=== THE TASK ===
Should any entry hold a picture, omit that picture and copy the rest of the entry exactly.

━━ TASK INPUTS ━━

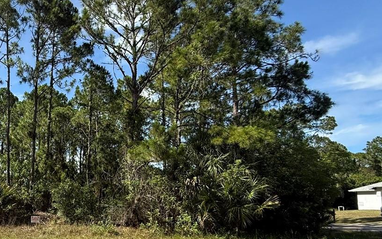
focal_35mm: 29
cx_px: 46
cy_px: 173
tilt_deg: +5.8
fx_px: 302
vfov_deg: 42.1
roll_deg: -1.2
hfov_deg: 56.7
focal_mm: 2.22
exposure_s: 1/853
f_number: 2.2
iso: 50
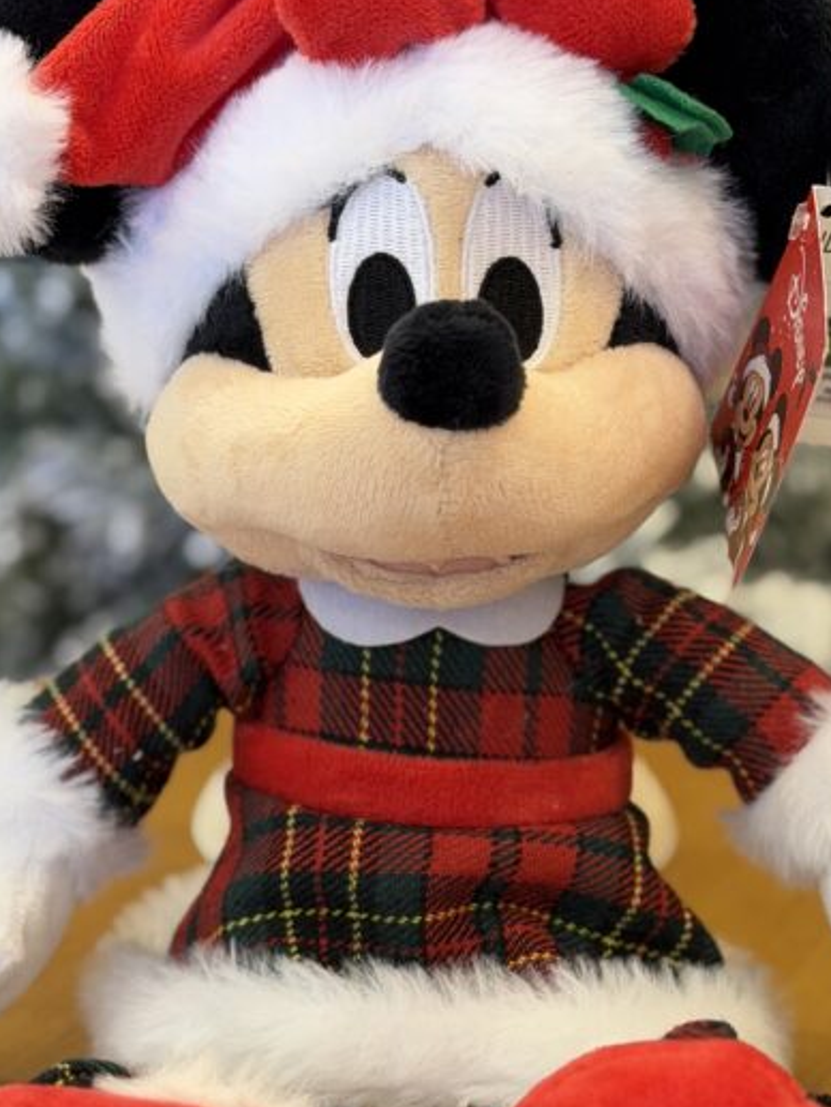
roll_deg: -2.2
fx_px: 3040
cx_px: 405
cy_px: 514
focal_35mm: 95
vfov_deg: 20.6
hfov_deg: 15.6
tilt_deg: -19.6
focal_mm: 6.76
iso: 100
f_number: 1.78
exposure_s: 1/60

━━━

=== TASK SOLUTION ===
focal_35mm: 29
cx_px: 46
cy_px: 173
tilt_deg: +5.8
fx_px: 302
vfov_deg: 42.1
roll_deg: -1.2
hfov_deg: 56.7
focal_mm: 2.22
exposure_s: 1/853
f_number: 2.2
iso: 50
roll_deg: -2.2
fx_px: 3040
cx_px: 405
cy_px: 514
focal_35mm: 95
vfov_deg: 20.6
hfov_deg: 15.6
tilt_deg: -19.6
focal_mm: 6.76
iso: 100
f_number: 1.78
exposure_s: 1/60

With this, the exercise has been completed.